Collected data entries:
▼

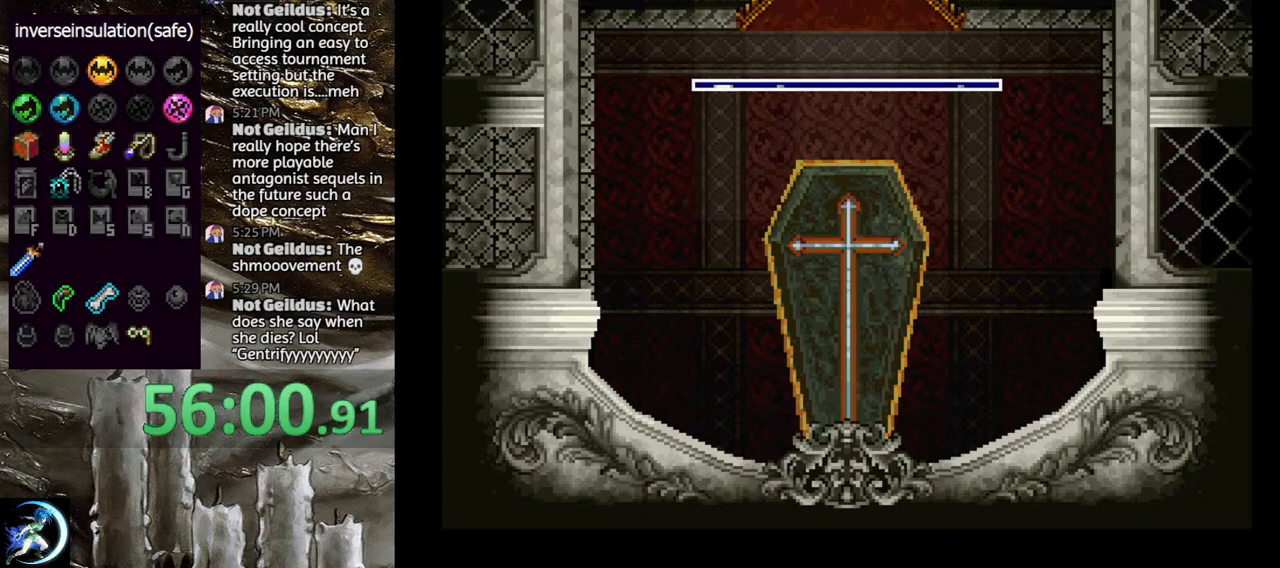
{"buttons": ["CROSS"], "left_stick": "center", "right_stick": "center", "events": [[67, "CROSS", "up"], [150, "CROSS", "down"], [217, "CROSS", "up"], [300, "CROSS", "down"], [383, "CROSS", "up"], [483, "CROSS", "down"]]}
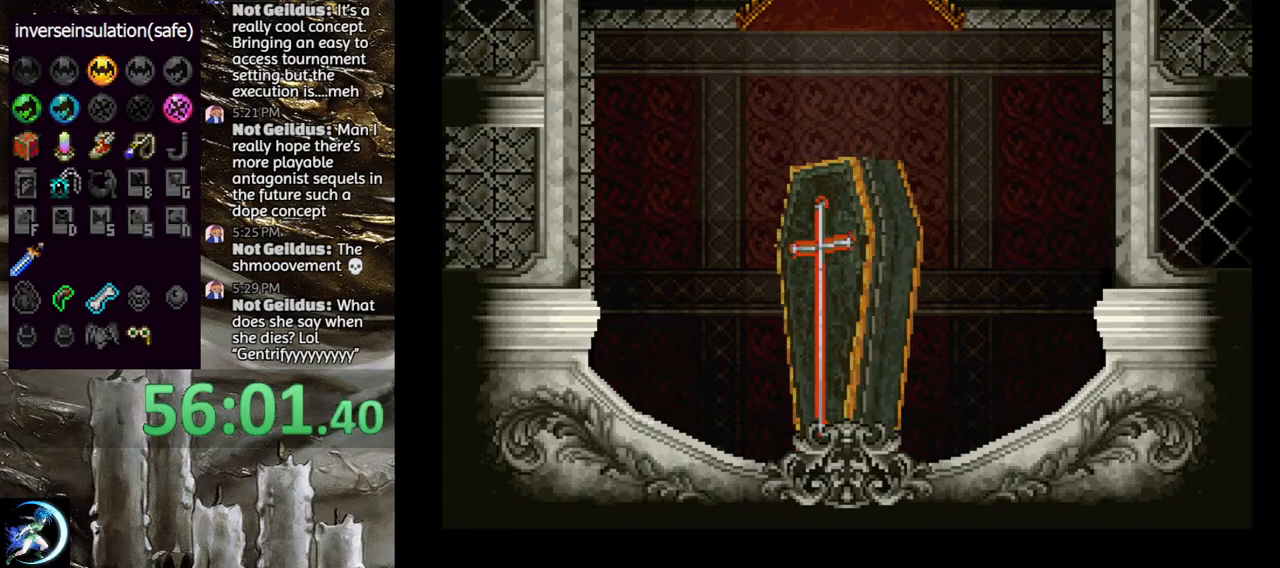
{"buttons": [], "left_stick": "center", "right_stick": "center", "events": [[50, "CROSS", "up"]]}
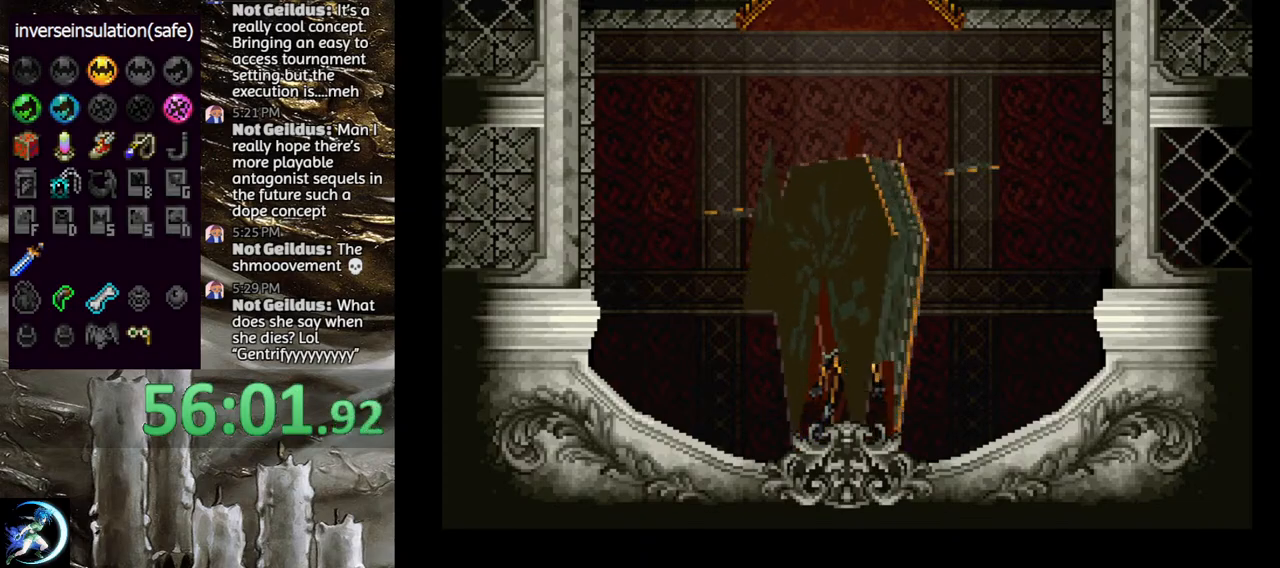
{"buttons": ["DPAD_RIGHT"], "left_stick": "center", "right_stick": "center", "events": [[117, "DPAD_RIGHT", "down"]]}
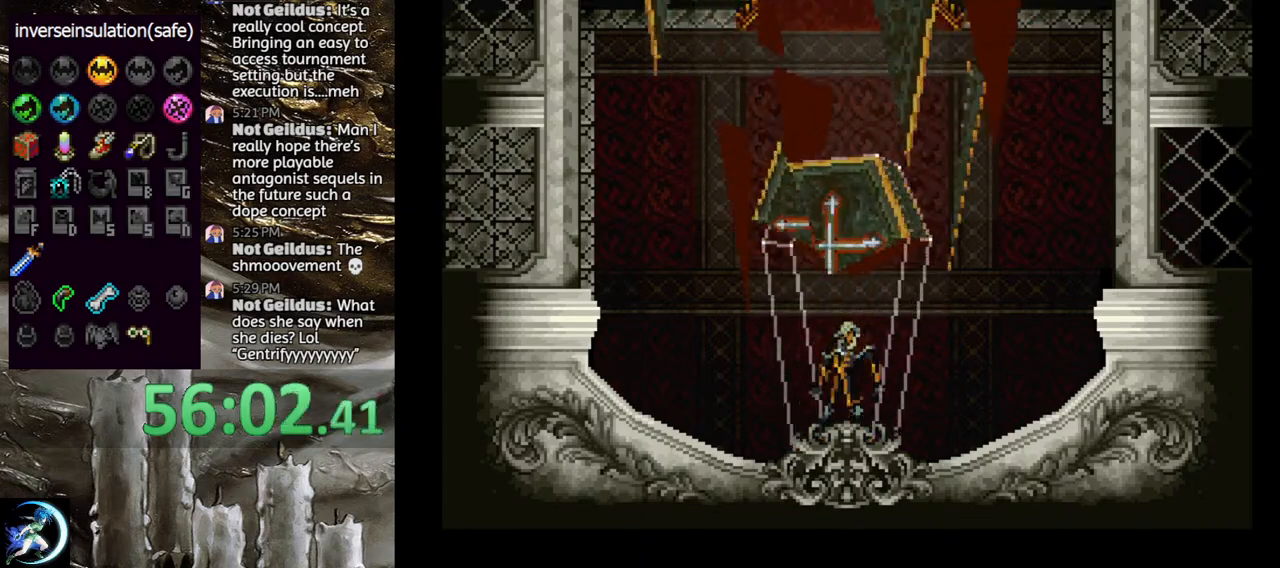
{"buttons": [], "left_stick": "center", "right_stick": "center", "events": [[150, "DPAD_RIGHT", "up"], [217, "DPAD_LEFT", "down"], [317, "DPAD_LEFT", "up"], [317, "TRIANGLE", "down"], [450, "TRIANGLE", "up"]]}
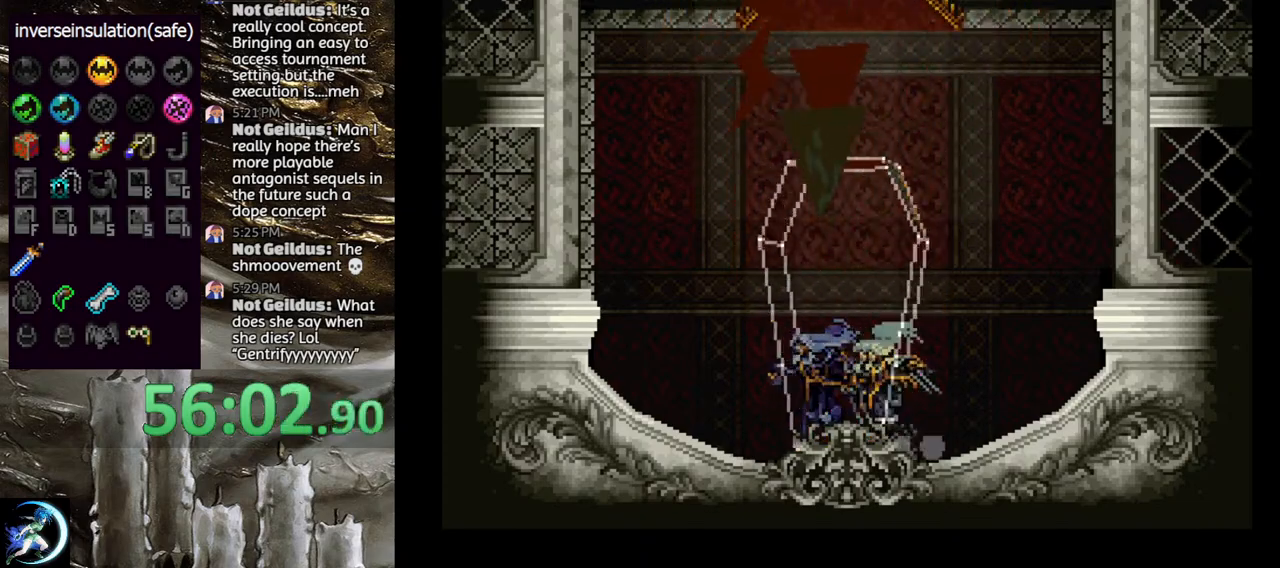
{"buttons": ["CROSS"], "left_stick": "center", "right_stick": "center", "events": [[17, "TRIANGLE", "down"], [117, "TRIANGLE", "up"], [217, "DPAD_RIGHT", "down"], [233, "CROSS", "down"], [367, "CROSS", "up"], [400, "DPAD_RIGHT", "up"], [433, "CROSS", "down"]]}
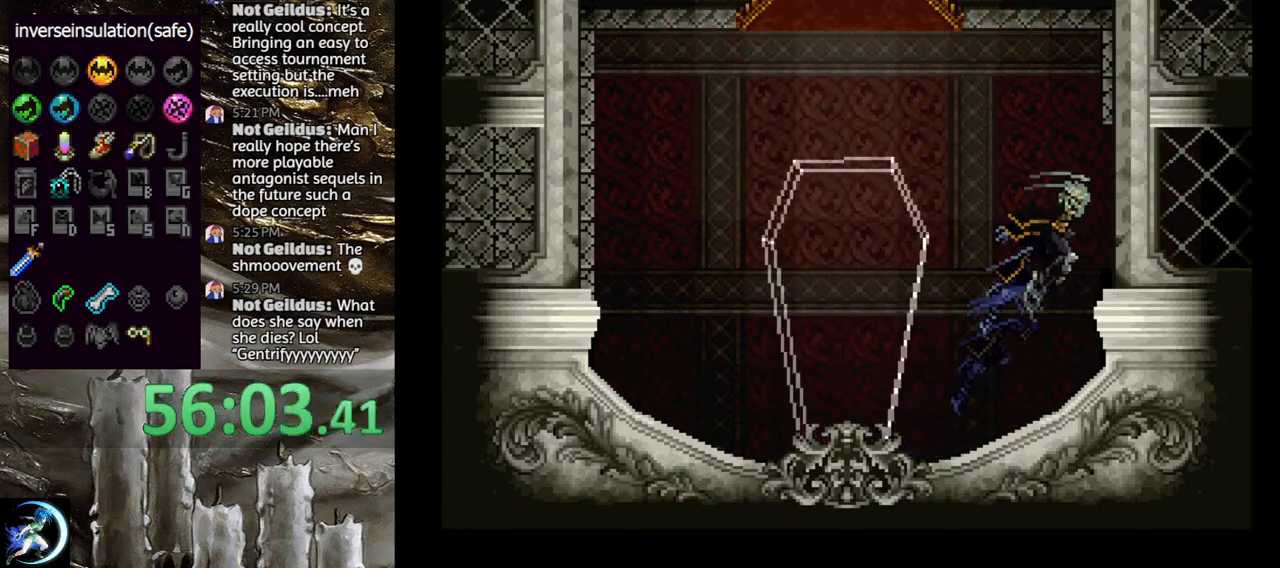
{"buttons": [], "left_stick": "center", "right_stick": "center", "events": [[17, "CROSS", "up"], [50, "DPAD_DOWN", "down"], [50, "DPAD_RIGHT", "down"], [100, "CROSS", "down"], [183, "CROSS", "up"], [183, "DPAD_DOWN", "up"], [183, "DPAD_RIGHT", "up"]]}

▲

> **Work to be completed**
Only text belongs in the copy: repeat each line of the data exactly and leave out the pictures.

> **Task response**
{"buttons": ["CROSS"], "left_stick": "center", "right_stick": "center", "events": [[67, "CROSS", "up"], [150, "CROSS", "down"], [217, "CROSS", "up"], [300, "CROSS", "down"], [383, "CROSS", "up"], [483, "CROSS", "down"]]}
{"buttons": [], "left_stick": "center", "right_stick": "center", "events": [[50, "CROSS", "up"]]}
{"buttons": ["DPAD_RIGHT"], "left_stick": "center", "right_stick": "center", "events": [[117, "DPAD_RIGHT", "down"]]}
{"buttons": [], "left_stick": "center", "right_stick": "center", "events": [[150, "DPAD_RIGHT", "up"], [217, "DPAD_LEFT", "down"], [317, "DPAD_LEFT", "up"], [317, "TRIANGLE", "down"], [450, "TRIANGLE", "up"]]}
{"buttons": ["CROSS"], "left_stick": "center", "right_stick": "center", "events": [[17, "TRIANGLE", "down"], [117, "TRIANGLE", "up"], [217, "DPAD_RIGHT", "down"], [233, "CROSS", "down"], [367, "CROSS", "up"], [400, "DPAD_RIGHT", "up"], [433, "CROSS", "down"]]}
{"buttons": [], "left_stick": "center", "right_stick": "center", "events": [[17, "CROSS", "up"], [50, "DPAD_DOWN", "down"], [50, "DPAD_RIGHT", "down"], [100, "CROSS", "down"], [183, "CROSS", "up"], [183, "DPAD_DOWN", "up"], [183, "DPAD_RIGHT", "up"]]}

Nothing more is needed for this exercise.